WHAT IS NEEDED> Below are some records. Reproduce them exactly from their first line through the line with "## Transpiling TypeScript into JavaScript", inclusive.
------ GIVEN ENTRIES ------
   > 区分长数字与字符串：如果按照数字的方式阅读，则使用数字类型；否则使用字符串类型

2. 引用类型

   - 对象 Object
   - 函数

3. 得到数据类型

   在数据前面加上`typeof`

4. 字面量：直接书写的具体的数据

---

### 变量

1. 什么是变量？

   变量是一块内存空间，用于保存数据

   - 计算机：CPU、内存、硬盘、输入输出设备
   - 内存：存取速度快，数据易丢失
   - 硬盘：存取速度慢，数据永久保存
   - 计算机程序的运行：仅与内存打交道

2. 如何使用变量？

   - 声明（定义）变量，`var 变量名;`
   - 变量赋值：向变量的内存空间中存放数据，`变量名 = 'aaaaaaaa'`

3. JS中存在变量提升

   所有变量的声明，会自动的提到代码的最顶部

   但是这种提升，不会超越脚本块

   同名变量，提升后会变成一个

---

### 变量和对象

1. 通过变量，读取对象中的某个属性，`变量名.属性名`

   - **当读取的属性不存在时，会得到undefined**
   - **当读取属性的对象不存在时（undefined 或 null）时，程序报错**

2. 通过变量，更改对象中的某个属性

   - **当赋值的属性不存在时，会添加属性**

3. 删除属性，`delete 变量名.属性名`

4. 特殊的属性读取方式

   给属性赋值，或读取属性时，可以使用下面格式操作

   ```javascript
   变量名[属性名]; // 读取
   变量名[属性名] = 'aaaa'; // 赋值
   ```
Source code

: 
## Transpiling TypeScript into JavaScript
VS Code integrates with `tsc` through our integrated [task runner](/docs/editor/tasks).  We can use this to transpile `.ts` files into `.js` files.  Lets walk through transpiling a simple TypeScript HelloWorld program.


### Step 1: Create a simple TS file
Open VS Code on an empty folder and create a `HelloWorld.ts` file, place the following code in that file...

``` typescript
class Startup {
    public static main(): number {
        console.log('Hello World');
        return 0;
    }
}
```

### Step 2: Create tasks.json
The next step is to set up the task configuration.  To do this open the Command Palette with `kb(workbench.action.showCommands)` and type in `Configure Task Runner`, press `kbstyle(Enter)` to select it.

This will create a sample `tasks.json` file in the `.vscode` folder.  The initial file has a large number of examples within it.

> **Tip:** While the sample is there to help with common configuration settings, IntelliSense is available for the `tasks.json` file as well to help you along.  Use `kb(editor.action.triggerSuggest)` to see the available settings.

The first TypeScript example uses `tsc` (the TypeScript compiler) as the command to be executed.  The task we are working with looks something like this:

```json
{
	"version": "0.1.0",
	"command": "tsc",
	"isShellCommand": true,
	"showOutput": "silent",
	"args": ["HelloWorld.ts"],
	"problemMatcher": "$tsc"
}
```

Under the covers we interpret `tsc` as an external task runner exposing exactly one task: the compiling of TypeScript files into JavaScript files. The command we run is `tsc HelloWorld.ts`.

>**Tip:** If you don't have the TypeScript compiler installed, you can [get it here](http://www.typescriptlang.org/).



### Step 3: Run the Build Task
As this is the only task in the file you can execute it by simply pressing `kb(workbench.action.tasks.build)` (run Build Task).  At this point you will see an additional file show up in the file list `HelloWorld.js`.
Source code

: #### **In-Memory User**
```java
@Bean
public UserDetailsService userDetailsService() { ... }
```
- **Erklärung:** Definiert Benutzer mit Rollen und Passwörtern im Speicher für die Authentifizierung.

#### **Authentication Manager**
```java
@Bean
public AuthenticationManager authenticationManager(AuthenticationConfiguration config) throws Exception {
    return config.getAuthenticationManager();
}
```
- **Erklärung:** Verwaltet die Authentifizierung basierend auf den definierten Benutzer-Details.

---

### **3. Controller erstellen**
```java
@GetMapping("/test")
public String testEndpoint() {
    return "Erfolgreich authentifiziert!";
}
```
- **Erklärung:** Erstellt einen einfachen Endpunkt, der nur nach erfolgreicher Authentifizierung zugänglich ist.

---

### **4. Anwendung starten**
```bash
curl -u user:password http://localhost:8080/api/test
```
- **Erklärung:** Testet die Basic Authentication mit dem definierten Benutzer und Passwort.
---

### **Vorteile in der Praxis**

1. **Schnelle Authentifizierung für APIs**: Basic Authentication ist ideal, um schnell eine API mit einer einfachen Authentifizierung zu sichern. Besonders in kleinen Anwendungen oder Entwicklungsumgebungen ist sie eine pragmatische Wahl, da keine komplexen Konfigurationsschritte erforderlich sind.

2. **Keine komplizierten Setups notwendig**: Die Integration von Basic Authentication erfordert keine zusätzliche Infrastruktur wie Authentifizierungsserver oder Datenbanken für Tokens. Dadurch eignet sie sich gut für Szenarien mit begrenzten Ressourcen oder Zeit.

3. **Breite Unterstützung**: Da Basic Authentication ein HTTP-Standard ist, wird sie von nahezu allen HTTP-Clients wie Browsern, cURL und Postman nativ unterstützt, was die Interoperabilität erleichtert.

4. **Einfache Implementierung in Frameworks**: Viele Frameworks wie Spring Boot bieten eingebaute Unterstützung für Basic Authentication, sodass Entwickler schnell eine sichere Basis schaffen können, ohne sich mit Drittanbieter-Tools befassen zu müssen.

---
------
TASK ANSWER>
   > 区分长数字与字符串：如果按照数字的方式阅读，则使用数字类型；否则使用字符串类型

2. 引用类型

   - 对象 Object
   - 函数

3. 得到数据类型

   在数据前面加上`typeof`

4. 字面量：直接书写的具体的数据

---

### 变量

1. 什么是变量？

   变量是一块内存空间，用于保存数据

   - 计算机：CPU、内存、硬盘、输入输出设备
   - 内存：存取速度快，数据易丢失
   - 硬盘：存取速度慢，数据永久保存
   - 计算机程序的运行：仅与内存打交道

2. 如何使用变量？

   - 声明（定义）变量，`var 变量名;`
   - 变量赋值：向变量的内存空间中存放数据，`变量名 = 'aaaaaaaa'`

3. JS中存在变量提升

   所有变量的声明，会自动的提到代码的最顶部

   但是这种提升，不会超越脚本块

   同名变量，提升后会变成一个

---

### 变量和对象

1. 通过变量，读取对象中的某个属性，`变量名.属性名`

   - **当读取的属性不存在时，会得到undefined**
   - **当读取属性的对象不存在时（undefined 或 null）时，程序报错**

2. 通过变量，更改对象中的某个属性

   - **当赋值的属性不存在时，会添加属性**

3. 删除属性，`delete 变量名.属性名`

4. 特殊的属性读取方式

   给属性赋值，或读取属性时，可以使用下面格式操作

   ```javascript
   变量名[属性名]; // 读取
   变量名[属性名] = 'aaaa'; // 赋值
   ```
Source code

: 
## Transpiling TypeScript into JavaScript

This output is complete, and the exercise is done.